Exercise aim => Write down every entry below once more, exactly.
**** Input ****
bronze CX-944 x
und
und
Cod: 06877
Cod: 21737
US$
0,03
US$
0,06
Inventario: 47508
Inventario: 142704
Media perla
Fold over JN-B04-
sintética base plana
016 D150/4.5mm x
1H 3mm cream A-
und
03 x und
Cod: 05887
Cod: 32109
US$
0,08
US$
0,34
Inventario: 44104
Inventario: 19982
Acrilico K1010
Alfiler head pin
****
Output for this task =>
bronze CX-944 x
und
und
Cod: 06877
Cod: 21737
US$
0,03
US$
0,06
Inventario: 47508
Inventario: 142704
Media perla
Fold over JN-B04-
sintética base plana
016 D150/4.5mm x
1H 3mm cream A-
und
03 x und
Cod: 05887
Cod: 32109
US$
0,08
US$
0,34
Inventario: 44104
Inventario: 19982
Acrilico K1010
Alfiler head pin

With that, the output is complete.